Direction:
Print the lines between the line holding "scientific name: Protea neriifolia" and the line holding "order: Suliformes", inclusive, reproducing them without change.
^^^^^^^^^^^^^^^^
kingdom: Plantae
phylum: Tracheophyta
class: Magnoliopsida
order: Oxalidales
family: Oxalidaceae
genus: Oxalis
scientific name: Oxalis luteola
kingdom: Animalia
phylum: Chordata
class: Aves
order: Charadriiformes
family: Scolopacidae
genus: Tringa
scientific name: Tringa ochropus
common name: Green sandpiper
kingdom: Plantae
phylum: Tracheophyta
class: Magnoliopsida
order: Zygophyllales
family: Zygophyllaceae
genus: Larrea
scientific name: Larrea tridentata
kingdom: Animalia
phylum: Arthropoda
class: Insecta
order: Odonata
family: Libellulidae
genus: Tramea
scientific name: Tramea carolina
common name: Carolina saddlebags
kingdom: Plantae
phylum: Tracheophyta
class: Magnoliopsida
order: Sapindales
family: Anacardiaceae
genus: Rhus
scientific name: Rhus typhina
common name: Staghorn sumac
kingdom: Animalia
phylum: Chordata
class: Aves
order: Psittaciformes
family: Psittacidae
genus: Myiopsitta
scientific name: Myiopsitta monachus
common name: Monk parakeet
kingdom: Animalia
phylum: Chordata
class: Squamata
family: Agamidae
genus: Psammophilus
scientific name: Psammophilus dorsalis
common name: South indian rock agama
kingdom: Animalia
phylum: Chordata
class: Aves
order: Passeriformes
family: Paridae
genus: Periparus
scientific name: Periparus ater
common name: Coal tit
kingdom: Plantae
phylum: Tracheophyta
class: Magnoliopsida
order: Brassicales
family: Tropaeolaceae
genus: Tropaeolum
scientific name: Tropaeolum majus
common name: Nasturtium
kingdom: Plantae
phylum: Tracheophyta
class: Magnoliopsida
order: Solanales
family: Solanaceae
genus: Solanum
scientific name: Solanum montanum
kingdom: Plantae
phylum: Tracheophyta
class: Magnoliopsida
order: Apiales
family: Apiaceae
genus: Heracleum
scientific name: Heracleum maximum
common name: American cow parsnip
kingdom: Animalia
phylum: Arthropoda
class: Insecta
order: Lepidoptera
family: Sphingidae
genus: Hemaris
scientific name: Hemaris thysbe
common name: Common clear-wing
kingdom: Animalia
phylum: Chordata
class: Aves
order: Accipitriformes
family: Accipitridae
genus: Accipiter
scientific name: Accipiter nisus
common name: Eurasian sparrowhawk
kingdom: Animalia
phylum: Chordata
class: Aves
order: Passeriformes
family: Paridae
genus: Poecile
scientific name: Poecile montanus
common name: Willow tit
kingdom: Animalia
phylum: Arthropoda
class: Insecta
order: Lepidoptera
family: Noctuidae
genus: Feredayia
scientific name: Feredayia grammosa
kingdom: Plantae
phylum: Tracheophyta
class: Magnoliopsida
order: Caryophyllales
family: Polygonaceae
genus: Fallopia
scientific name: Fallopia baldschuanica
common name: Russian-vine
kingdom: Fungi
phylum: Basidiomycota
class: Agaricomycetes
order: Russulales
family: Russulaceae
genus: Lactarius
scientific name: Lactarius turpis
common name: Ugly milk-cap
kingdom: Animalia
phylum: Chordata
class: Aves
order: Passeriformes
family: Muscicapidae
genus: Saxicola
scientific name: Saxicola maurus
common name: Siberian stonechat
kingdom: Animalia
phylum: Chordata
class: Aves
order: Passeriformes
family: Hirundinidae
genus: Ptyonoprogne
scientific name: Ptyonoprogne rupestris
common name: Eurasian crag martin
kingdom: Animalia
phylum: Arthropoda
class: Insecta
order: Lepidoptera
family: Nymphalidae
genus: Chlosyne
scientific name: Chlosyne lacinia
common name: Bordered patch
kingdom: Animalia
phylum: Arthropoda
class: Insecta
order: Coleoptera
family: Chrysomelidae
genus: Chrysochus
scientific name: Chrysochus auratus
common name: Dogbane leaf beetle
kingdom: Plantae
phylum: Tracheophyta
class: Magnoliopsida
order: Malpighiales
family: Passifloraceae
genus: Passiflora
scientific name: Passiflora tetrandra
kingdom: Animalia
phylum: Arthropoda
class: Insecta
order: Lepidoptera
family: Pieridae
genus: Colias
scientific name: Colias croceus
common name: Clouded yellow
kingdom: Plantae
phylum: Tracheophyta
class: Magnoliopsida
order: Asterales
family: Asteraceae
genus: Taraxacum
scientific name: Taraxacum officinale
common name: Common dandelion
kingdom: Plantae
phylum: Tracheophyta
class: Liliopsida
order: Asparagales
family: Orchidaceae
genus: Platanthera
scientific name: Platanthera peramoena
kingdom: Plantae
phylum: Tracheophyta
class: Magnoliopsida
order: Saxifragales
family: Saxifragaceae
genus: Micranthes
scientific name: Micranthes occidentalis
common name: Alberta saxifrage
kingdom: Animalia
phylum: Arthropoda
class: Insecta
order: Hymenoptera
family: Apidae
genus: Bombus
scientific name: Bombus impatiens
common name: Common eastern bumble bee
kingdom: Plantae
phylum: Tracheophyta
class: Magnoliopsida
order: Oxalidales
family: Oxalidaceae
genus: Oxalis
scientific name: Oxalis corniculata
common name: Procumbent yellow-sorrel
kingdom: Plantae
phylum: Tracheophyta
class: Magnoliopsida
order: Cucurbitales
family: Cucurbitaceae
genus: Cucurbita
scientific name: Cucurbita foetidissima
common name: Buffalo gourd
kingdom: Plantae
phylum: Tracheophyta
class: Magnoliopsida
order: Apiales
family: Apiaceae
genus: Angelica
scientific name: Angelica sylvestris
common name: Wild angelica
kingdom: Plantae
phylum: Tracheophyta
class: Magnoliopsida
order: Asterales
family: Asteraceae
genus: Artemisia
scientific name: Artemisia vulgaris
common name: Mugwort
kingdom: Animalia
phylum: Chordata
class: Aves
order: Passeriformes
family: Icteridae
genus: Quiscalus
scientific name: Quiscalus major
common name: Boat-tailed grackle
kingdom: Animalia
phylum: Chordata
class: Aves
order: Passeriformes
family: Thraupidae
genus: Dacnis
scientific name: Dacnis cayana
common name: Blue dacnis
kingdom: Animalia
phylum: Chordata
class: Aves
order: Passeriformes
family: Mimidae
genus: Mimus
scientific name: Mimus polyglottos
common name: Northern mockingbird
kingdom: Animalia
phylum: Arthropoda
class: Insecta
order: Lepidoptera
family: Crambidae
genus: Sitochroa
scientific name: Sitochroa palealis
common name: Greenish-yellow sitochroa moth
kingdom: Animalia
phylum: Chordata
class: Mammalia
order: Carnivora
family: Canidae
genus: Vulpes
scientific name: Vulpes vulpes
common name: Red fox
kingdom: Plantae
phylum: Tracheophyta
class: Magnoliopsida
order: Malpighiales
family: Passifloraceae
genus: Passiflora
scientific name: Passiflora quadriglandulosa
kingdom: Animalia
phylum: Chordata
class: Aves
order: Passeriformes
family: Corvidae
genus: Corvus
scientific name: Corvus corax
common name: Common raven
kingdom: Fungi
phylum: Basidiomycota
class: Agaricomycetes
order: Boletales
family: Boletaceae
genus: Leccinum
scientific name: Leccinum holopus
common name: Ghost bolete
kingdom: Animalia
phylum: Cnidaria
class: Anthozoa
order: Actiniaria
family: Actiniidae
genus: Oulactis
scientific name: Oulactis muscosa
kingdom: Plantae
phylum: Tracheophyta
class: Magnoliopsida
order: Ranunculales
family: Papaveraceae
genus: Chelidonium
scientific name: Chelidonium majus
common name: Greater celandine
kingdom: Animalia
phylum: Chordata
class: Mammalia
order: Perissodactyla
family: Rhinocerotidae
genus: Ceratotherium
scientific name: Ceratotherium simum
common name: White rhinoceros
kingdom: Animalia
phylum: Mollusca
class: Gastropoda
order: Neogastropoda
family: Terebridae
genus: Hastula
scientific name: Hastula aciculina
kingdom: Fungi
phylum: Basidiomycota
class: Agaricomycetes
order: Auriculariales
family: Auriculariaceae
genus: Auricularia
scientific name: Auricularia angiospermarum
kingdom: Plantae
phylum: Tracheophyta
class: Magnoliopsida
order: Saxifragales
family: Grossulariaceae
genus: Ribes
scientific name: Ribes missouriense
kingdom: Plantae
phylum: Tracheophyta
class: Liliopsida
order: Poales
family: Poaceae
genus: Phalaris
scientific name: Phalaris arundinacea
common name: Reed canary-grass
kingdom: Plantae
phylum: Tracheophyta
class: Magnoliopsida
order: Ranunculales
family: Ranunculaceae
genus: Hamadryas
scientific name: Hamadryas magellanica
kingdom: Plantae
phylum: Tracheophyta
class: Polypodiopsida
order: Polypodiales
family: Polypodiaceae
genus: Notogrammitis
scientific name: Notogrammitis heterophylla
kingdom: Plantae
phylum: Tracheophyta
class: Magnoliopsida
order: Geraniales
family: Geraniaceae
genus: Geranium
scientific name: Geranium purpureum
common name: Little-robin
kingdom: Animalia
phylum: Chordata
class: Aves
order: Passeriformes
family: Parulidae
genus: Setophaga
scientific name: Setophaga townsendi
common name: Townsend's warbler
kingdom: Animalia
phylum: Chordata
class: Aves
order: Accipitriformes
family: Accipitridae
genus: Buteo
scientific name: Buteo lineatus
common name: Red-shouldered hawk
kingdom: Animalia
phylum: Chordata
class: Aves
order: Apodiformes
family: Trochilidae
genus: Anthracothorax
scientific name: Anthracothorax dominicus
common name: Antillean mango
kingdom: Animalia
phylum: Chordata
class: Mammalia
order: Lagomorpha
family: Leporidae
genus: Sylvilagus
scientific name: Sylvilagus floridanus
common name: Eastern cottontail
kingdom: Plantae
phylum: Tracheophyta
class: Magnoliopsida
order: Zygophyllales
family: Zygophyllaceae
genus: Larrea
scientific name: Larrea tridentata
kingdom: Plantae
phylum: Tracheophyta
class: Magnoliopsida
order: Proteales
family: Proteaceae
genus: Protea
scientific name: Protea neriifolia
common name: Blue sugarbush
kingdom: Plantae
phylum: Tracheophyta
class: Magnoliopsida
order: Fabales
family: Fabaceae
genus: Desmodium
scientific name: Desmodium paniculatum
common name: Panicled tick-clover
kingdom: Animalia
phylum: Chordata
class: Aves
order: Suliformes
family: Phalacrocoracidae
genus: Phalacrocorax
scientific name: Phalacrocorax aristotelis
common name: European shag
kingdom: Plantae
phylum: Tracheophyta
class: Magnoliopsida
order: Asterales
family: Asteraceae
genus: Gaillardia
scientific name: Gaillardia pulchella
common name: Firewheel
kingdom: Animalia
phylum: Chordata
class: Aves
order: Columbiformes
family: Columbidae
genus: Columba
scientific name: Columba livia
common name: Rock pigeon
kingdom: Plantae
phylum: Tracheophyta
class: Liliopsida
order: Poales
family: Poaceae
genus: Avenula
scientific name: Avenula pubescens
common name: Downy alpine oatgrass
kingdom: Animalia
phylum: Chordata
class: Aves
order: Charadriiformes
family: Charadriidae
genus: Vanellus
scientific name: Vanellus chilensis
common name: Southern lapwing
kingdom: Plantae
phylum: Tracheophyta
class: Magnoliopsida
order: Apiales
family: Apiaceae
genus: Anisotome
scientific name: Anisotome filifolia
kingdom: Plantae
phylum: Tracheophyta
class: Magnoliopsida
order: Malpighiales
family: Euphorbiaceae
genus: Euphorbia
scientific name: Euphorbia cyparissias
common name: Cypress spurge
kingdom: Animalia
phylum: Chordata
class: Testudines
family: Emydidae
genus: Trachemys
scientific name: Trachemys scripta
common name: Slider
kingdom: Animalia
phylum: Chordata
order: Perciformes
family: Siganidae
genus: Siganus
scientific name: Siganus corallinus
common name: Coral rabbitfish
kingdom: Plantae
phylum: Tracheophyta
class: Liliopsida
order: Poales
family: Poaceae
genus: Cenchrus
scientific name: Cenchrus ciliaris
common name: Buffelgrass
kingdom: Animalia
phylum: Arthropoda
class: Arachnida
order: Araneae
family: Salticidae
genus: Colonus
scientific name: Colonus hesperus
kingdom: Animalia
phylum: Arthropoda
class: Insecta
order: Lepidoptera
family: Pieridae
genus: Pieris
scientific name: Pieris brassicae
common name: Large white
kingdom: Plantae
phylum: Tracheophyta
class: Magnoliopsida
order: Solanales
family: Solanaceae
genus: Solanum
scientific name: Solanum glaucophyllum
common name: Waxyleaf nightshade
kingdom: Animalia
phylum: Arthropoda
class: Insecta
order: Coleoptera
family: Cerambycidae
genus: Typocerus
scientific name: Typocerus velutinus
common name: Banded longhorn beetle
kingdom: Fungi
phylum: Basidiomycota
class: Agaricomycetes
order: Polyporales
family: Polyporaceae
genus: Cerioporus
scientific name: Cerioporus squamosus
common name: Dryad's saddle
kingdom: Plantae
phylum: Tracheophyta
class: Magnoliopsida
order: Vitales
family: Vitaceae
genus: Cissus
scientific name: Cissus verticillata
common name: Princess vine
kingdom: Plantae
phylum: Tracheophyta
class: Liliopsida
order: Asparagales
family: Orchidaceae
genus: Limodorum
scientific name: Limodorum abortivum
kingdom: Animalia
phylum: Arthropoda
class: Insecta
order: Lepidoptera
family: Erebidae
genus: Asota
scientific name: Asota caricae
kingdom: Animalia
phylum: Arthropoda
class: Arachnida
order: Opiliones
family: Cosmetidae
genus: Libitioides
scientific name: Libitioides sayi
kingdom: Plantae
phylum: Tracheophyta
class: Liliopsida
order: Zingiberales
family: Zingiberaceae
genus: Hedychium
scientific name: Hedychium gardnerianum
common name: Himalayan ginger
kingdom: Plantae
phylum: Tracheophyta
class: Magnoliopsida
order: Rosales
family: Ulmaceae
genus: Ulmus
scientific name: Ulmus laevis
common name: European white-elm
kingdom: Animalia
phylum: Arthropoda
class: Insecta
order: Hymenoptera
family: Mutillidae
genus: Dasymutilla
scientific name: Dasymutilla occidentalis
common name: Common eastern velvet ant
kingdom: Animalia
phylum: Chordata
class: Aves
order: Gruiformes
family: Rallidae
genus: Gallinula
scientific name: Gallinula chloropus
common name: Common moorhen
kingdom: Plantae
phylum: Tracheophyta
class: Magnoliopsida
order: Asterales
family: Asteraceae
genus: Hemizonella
^^^^^^^^^^^^^^^^
Correct response:
scientific name: Protea neriifolia
common name: Blue sugarbush
kingdom: Plantae
phylum: Tracheophyta
class: Magnoliopsida
order: Fabales
family: Fabaceae
genus: Desmodium
scientific name: Desmodium paniculatum
common name: Panicled tick-clover
kingdom: Animalia
phylum: Chordata
class: Aves
order: Suliformes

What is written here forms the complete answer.